## STATED EXERCISE
Return the text lines of every row below unchanged, leaving out the pictures.

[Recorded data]
__________

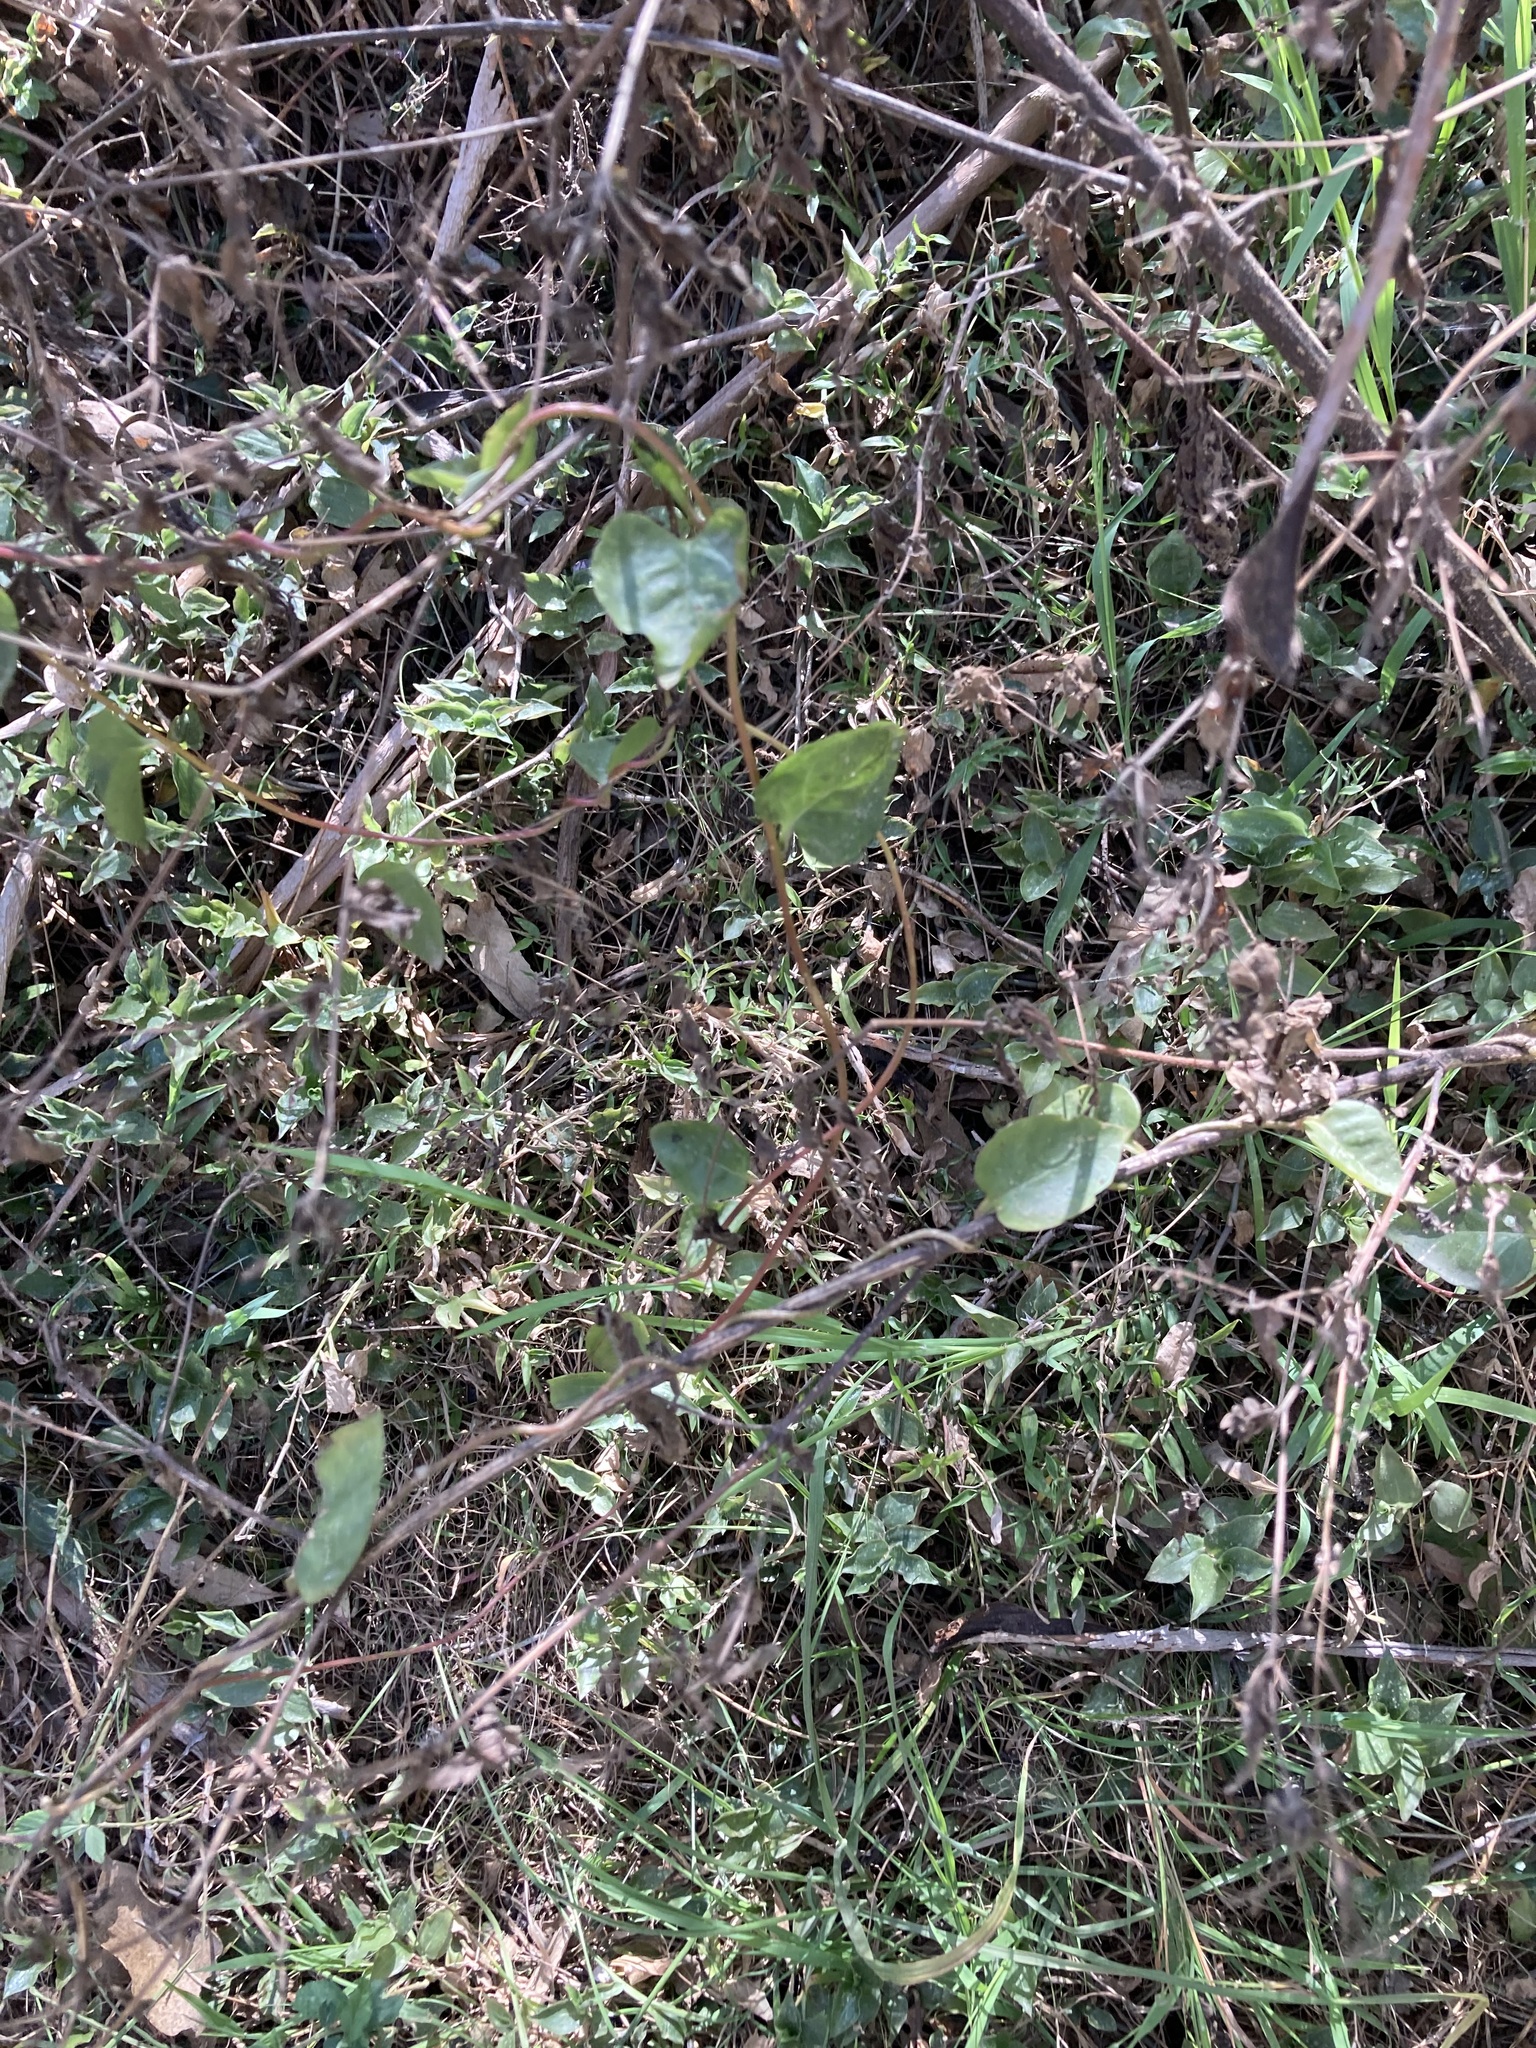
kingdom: Plantae
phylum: Tracheophyta
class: Magnoliopsida
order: Caryophyllales
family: Basellaceae
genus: Anredera
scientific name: Anredera cordifolia
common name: Heartleaf madeiravine
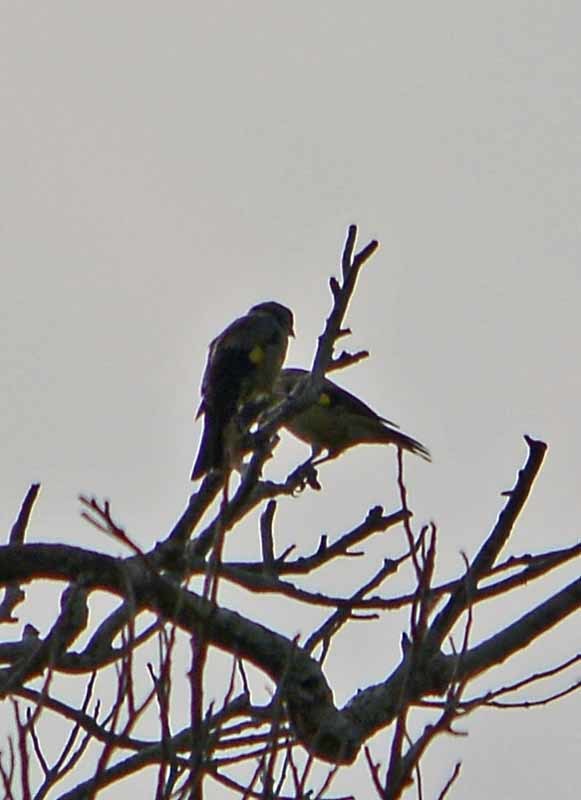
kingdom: Animalia
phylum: Chordata
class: Aves
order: Passeriformes
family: Thraupidae
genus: Thraupis
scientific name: Thraupis abbas
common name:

__________

## WRITTEN ANSWER
kingdom: Plantae
phylum: Tracheophyta
class: Magnoliopsida
order: Caryophyllales
family: Basellaceae
genus: Anredera
scientific name: Anredera cordifolia
common name: Heartleaf madeiravine
kingdom: Animalia
phylum: Chordata
class: Aves
order: Passeriformes
family: Thraupidae
genus: Thraupis
scientific name: Thraupis abbas
common name:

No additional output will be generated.